[Instruction]: Return all lines from the entries below in which the word "wine" is present.

(Paired box coordinates)
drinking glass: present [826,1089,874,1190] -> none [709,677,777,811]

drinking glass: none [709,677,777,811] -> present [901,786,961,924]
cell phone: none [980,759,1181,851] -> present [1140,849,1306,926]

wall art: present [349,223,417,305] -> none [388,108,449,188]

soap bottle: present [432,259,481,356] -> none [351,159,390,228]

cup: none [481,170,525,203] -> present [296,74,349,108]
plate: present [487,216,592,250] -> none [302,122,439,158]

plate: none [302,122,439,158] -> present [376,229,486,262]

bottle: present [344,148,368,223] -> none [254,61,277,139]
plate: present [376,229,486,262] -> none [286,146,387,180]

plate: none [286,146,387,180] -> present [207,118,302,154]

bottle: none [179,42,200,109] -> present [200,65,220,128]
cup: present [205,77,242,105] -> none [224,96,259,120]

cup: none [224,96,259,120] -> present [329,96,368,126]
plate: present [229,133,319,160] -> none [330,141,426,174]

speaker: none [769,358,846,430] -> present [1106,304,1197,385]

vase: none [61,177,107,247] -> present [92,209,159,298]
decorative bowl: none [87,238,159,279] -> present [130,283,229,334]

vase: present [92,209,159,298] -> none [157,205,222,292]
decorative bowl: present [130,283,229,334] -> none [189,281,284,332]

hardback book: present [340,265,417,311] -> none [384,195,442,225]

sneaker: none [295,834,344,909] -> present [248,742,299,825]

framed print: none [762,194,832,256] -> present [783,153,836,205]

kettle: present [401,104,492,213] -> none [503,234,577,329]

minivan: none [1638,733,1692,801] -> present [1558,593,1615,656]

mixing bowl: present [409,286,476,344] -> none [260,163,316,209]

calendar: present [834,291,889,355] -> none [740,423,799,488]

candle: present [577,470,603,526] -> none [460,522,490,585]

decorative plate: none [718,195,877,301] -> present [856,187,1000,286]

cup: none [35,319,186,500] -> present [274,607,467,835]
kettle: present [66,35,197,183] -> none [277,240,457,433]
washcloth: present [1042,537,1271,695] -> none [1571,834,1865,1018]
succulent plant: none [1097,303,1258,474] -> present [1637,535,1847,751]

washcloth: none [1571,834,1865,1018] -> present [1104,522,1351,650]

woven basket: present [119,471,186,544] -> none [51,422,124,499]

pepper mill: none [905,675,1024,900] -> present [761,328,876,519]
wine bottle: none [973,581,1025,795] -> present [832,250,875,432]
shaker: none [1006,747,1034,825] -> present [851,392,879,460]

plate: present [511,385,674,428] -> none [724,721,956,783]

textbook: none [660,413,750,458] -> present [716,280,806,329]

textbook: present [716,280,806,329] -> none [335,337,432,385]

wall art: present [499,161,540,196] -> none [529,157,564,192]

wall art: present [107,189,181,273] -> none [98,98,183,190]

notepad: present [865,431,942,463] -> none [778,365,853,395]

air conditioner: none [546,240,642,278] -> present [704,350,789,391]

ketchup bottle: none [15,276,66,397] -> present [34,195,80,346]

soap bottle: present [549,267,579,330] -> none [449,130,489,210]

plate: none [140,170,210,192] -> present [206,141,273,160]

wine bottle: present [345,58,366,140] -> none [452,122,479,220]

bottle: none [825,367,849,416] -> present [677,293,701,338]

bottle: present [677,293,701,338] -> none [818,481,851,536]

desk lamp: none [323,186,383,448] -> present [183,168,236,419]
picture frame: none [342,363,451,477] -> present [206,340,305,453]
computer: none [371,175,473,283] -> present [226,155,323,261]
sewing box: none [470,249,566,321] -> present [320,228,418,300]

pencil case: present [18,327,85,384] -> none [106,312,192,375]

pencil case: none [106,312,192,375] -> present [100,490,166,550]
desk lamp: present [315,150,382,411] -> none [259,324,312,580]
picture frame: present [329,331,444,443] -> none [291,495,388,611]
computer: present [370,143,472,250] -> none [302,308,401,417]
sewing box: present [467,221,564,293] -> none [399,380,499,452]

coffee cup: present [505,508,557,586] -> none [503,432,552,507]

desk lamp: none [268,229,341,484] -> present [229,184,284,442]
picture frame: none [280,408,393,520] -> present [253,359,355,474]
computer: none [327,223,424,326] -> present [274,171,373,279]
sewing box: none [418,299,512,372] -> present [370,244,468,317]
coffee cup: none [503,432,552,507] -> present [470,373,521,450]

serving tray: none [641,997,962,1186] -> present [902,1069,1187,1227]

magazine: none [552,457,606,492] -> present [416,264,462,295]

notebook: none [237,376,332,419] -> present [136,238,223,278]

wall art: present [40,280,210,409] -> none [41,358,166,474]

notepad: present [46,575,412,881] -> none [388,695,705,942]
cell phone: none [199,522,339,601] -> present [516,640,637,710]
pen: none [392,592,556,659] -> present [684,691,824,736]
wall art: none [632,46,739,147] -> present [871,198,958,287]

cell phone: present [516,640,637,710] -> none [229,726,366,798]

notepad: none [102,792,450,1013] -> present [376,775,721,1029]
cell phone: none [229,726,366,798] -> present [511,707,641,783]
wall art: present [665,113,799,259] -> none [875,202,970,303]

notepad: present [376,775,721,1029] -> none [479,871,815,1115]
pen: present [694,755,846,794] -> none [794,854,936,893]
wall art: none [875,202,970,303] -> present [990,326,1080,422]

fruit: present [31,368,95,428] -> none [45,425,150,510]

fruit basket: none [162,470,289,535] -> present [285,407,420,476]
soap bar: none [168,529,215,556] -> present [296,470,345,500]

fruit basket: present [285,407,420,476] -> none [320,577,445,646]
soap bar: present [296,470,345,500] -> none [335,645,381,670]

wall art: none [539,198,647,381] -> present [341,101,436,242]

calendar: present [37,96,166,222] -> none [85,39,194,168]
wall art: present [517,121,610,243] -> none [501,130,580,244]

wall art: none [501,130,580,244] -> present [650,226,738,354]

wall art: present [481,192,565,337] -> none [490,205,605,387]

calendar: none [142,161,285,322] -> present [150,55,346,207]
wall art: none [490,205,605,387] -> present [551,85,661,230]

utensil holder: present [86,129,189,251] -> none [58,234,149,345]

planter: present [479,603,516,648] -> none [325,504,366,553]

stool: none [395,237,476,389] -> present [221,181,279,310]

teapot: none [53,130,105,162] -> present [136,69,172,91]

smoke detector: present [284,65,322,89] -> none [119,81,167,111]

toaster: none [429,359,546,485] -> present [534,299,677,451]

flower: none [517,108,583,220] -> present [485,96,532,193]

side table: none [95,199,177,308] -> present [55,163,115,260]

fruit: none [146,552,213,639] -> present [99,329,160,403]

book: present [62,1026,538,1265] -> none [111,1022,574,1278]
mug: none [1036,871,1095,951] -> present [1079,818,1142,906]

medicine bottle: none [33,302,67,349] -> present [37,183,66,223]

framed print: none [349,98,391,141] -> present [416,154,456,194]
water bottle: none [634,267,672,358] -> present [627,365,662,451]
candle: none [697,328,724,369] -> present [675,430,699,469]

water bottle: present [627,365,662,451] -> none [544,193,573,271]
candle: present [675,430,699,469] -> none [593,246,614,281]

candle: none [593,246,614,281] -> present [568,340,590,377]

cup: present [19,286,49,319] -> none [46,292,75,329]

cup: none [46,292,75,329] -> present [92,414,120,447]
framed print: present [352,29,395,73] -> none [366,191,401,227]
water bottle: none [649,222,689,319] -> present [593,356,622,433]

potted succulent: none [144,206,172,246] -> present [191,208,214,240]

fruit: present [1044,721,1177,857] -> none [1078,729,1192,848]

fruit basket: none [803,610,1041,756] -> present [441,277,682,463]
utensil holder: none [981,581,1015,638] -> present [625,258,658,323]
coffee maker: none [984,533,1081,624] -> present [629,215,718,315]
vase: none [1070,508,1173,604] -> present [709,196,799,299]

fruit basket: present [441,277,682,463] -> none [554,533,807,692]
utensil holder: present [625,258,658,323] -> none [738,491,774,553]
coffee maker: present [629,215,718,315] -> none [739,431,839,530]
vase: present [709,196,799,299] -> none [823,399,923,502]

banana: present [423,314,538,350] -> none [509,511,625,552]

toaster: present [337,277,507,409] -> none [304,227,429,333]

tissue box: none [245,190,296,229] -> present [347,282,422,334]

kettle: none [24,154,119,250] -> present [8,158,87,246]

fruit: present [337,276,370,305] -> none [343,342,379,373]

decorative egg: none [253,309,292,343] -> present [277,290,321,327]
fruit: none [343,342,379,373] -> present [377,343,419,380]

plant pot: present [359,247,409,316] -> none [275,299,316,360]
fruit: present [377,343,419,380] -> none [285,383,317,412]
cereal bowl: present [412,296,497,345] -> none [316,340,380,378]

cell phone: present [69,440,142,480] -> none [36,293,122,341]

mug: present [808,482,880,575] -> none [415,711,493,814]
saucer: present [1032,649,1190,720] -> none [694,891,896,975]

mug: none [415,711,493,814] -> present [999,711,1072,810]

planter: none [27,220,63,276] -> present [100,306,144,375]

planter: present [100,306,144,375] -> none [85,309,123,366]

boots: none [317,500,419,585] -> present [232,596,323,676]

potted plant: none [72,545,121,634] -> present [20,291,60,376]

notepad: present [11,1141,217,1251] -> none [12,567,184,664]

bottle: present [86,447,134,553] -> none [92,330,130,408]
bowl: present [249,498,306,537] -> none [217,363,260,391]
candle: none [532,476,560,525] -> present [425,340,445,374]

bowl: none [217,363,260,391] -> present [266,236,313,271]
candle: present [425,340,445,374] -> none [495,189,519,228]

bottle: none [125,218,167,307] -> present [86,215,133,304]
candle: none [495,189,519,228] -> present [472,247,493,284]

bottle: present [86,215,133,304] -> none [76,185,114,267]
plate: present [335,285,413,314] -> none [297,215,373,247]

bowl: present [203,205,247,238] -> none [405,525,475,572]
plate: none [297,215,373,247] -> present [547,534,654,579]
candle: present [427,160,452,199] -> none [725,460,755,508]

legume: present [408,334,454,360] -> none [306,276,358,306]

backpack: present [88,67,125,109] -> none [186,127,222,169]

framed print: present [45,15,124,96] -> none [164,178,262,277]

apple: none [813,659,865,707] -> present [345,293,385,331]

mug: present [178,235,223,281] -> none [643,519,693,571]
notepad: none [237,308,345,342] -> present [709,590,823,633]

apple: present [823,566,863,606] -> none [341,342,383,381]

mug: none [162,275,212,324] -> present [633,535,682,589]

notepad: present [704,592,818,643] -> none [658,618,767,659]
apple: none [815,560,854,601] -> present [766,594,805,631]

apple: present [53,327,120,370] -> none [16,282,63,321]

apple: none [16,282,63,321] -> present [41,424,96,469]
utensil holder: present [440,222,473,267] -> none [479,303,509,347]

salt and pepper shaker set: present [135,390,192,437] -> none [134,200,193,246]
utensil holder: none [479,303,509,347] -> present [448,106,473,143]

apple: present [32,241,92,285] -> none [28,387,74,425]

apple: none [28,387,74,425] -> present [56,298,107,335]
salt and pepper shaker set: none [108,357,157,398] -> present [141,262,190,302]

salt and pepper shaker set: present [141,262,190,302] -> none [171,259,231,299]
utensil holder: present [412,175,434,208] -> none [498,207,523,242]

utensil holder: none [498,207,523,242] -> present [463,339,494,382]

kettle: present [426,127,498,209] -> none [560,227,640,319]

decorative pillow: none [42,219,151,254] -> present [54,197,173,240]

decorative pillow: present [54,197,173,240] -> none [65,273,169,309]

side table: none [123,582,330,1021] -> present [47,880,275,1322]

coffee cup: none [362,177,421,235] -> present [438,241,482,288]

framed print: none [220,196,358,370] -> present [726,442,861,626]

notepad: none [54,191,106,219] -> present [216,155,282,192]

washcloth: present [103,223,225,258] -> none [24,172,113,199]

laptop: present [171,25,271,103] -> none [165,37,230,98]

[The answer]:
wine bottle: none [973,581,1025,795] -> present [832,250,875,432]
wine bottle: present [345,58,366,140] -> none [452,122,479,220]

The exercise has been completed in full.